Nun wird aber ein Feldbussystem (CANopen) benötigt und dazu wurde eine WAGO 750-8203 gekauft.
Ich dachte nun, dass ich das Zielsystem bequem unter "Ressourcen -> Zielsystemeinstellungen" ändern kann.
Im Anhang ist die Vorgehensweise bebildert.

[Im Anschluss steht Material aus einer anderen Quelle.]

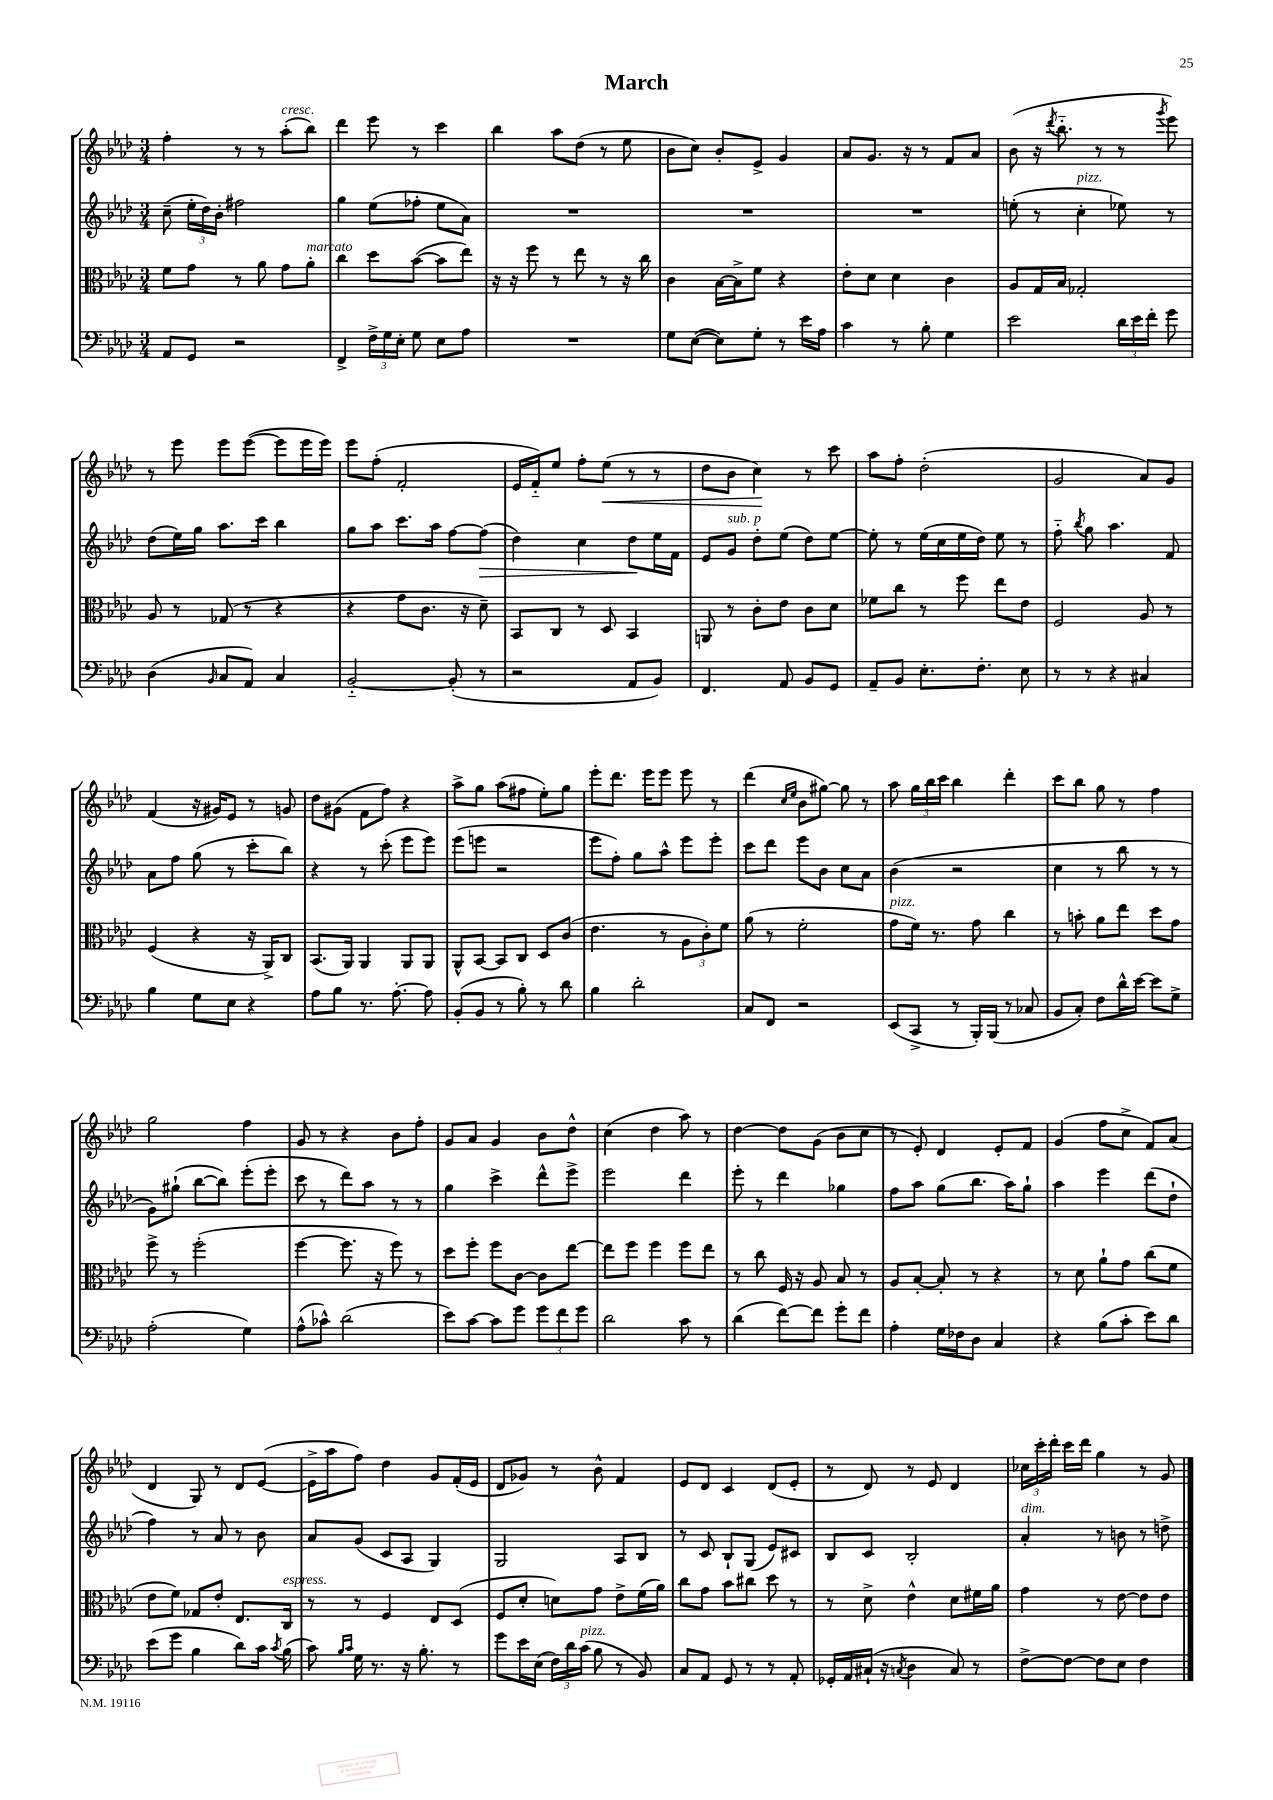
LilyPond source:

Allerdings wird mir nach der Änderung nichts mehr unter "Steuerungskonfiguration" angezeigt.
Dort ist nur noch "Hardware configuration" zu sehen.
Es fehlt der Eintrag "K-Bus" vollständig. Somit kann ich auch nichts hinzufügen.
Importieren kann ich die Konfiguration auch nicht, da mir eine Fehlermeldung im Fenster angezeigt wird. Siehe Bild.
Ich habe auch probiert, die Konfiguration mit in die Projektdatei zu schreiben, sodass diese bei einem Zielsystemwechsel nicht überschrieben werden.
Dann werden die ganzen Informationen zwar übertragen, aber ich kann weder Karten hinzufügen, noch Ändern oder löschen.
Es erscheint dann immer die Meldung "Dieser Befehl kann nicht ausgeführt werden".

Wie ändere ich ordnungsgemäß nachträglich das Zielsystem? Oder welche Ausweichmöglichkeit habe ich?

Im Voraus besten Dank!


----------



## stjolich (4 Februar 2016)

Hab genau das gleiche Problem, wäre also auch an einer Lösung interessiert. (WAGO 750-880 -> WAGO 750-8202)

Danke schonmal!


----------



## oliver.tonn (4 Februar 2016)

Ich meine mich zu erinnern, dass bei manchen SPSen Codesys nach der Änderung der CPU den Hardwareknoten löscht, Du müsstest also den K-Bus und alle Klemmen neu hinzufügen.

Von irgendwas mit Internetzugang gesendet.


----------



## wat84 (5 Februar 2016)

1. K-Bus Konfig sichern.



2. Zielsystem ändern.
3. Unter Extras auf Standardkonfiguration (bei geöffneter Steuerungskonfiguration)
4. K-Bus Konfig zurückspielen.


----------



## Josha (5 Februar 2016)

Danke @wat84! Das war die Lösung!


----------